Working with network load balancer pools

The IBM Cloud® Network Load Balancer for VPC (NLB) pool is a group of back-end targets that receive the inbound customer traffic from the load balancer and provide your outbound traffic response. The pool has a protocol, a load-balancing algorithm, the back-end targets (VPC instances), the health checks for the back-end targets, and the session stickiness. Network family load balancers do not support associating more than one pool with a single listener.

In a load balancer configuration, a listener is considered the parent resource. You can associate pools with that listener in two ways, by referencing them directly or indirectly. For direct association, configure the pool as the listener’s default_pool. For indirect association, reference the pool from another pool through a failsafe_policy.target relationship, ensuring that the other pool is already linked to the listener.

You can configure pools when creating a network load balancer, or later with the following procedure:

  1. From your browser, open the IBM Cloud console and log in to your account.

  2. Select the Navigation menu Menu icon, then click Infrastructure VPC icon > Network > Load balancers.

  3. Click the network load balancer that you want to change.

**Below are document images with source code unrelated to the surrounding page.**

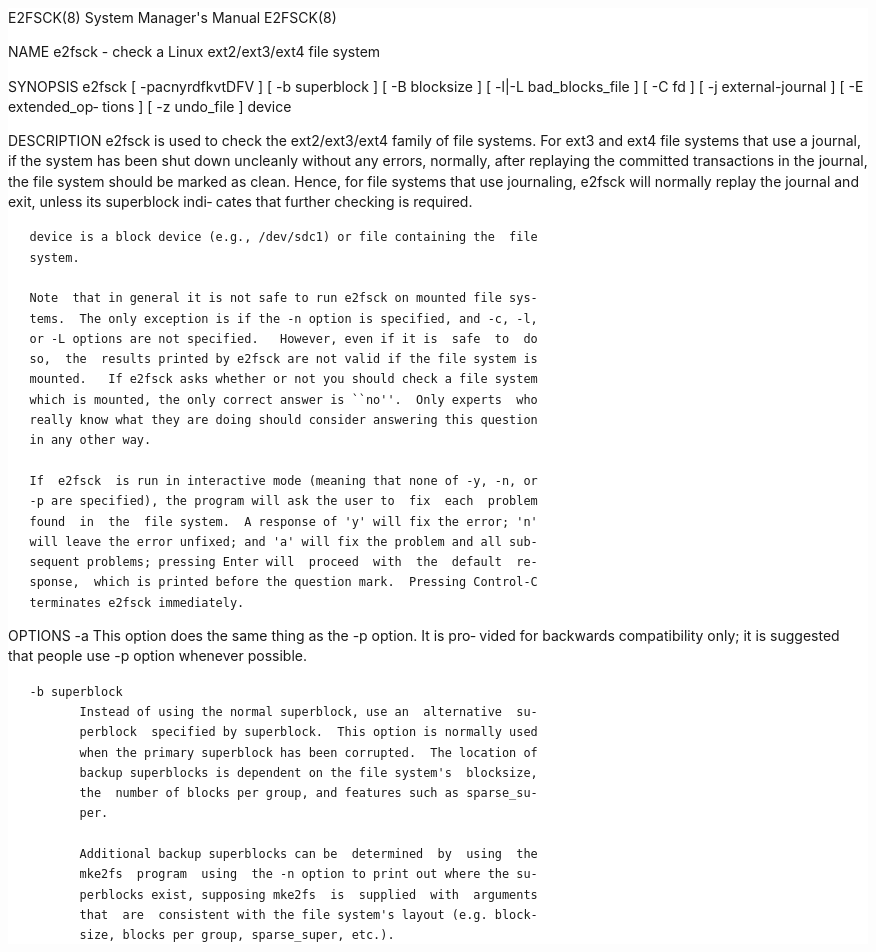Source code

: E2FSCK(8)                   System Manager's Manual                  E2FSCK(8)

NAME
       e2fsck - check a Linux ext2/ext3/ext4 file system

SYNOPSIS
       e2fsck  [  -pacnyrdfkvtDFV ] [ -b superblock ] [ -B blocksize ] [ -l|-L
       bad_blocks_file ] [ -C fd ] [ -j external-journal ] [  -E  extended_op‐
       tions ] [ -z undo_file ] device

DESCRIPTION
       e2fsck is used to check the ext2/ext3/ext4 family of file systems.  For
       ext3  and  ext4 file systems that use a journal, if the system has been
       shut down uncleanly without any errors, normally, after  replaying  the
       committed  transactions   in  the  journal,  the  file system should be
       marked as clean.   Hence, for file systems that use journaling,  e2fsck
       will  normally replay the journal and exit, unless its superblock indi‐
       cates that further checking is required.

       device is a block device (e.g., /dev/sdc1) or file containing the  file
       system.

       Note  that in general it is not safe to run e2fsck on mounted file sys‐
       tems.  The only exception is if the -n option is specified, and -c, -l,
       or -L options are not specified.   However, even if it is  safe  to  do
       so,  the  results printed by e2fsck are not valid if the file system is
       mounted.   If e2fsck asks whether or not you should check a file system
       which is mounted, the only correct answer is ``no''.  Only experts  who
       really know what they are doing should consider answering this question
       in any other way.

       If  e2fsck  is run in interactive mode (meaning that none of -y, -n, or
       -p are specified), the program will ask the user to  fix  each  problem
       found  in  the  file system.  A response of 'y' will fix the error; 'n'
       will leave the error unfixed; and 'a' will fix the problem and all sub‐
       sequent problems; pressing Enter will  proceed  with  the  default  re‐
       sponse,  which is printed before the question mark.  Pressing Control-C
       terminates e2fsck immediately.

OPTIONS
       -a     This option does the same thing as the -p option.   It  is  pro‐
              vided  for  backwards  compatibility  only; it is suggested that
              people use -p option whenever possible.

       -b superblock
              Instead of using the normal superblock, use an  alternative  su‐
              perblock  specified by superblock.  This option is normally used
              when the primary superblock has been corrupted.  The location of
              backup superblocks is dependent on the file system's  blocksize,
              the  number of blocks per group, and features such as sparse_su‐
              per.

              Additional backup superblocks can be  determined  by  using  the
              mke2fs  program  using  the -n option to print out where the su‐
              perblocks exist, supposing mke2fs  is  supplied  with  arguments
              that  are  consistent with the file system's layout (e.g. block‐
              size, blocks per group, sparse_super, etc.).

  4. On the network load balancer's details page, click the back-end pools tab and select the pool that you want to edit.

  5. Select the options for your pool:

    • Pool Name: The name for your pool. Ideally, a name that describes the function that is performed by this pool.
    • Protocol: The network traffic protocol for your traffic.
    • Method: The load-balancing algorithm for the pool.
    • Session stickiness: Whether all requests during a user's session are sent to the same instance.
    • Health check: For information about configuring health checks, see Working with health checks.
  6. You can add a backup pool to any existing pool by selecting failsafe policy with following menu options. Make sure that, there is at least one pool already existing in the load balancer.

    • Action: The action to perform if primary pool is unhealthy. One of: forward or drop
      • When editing a back-end pool in a load balancer, you can specify one of the following failsafe policy actions:
        • Forward: - The load balancer routes requests to a designated backup pool. This provides a clean failover path to another set of application servers. You must have an existing backup pool configured and ready to receive traffic.
        • Bypass: - The load balancer sends requests directly to the member's destination IP addresses, bypassing the load balancer completely. This option is typically used in specific networking setups, such as with network load balancers and virtual network function (VNF) devices.
        • Drop: - The load balancer drops all incoming requests, and the client receives no response.
    • Target: The selection of the backup pool is done here. If a pool specified, then the action must be forward

If instances in the pool are unhealthy and you believe that your application is running without issues, double check the health protocol and health path values. Also, check any security groups that are attached to the instances to ensure that the rules allow traffic between the load balancer and the instances.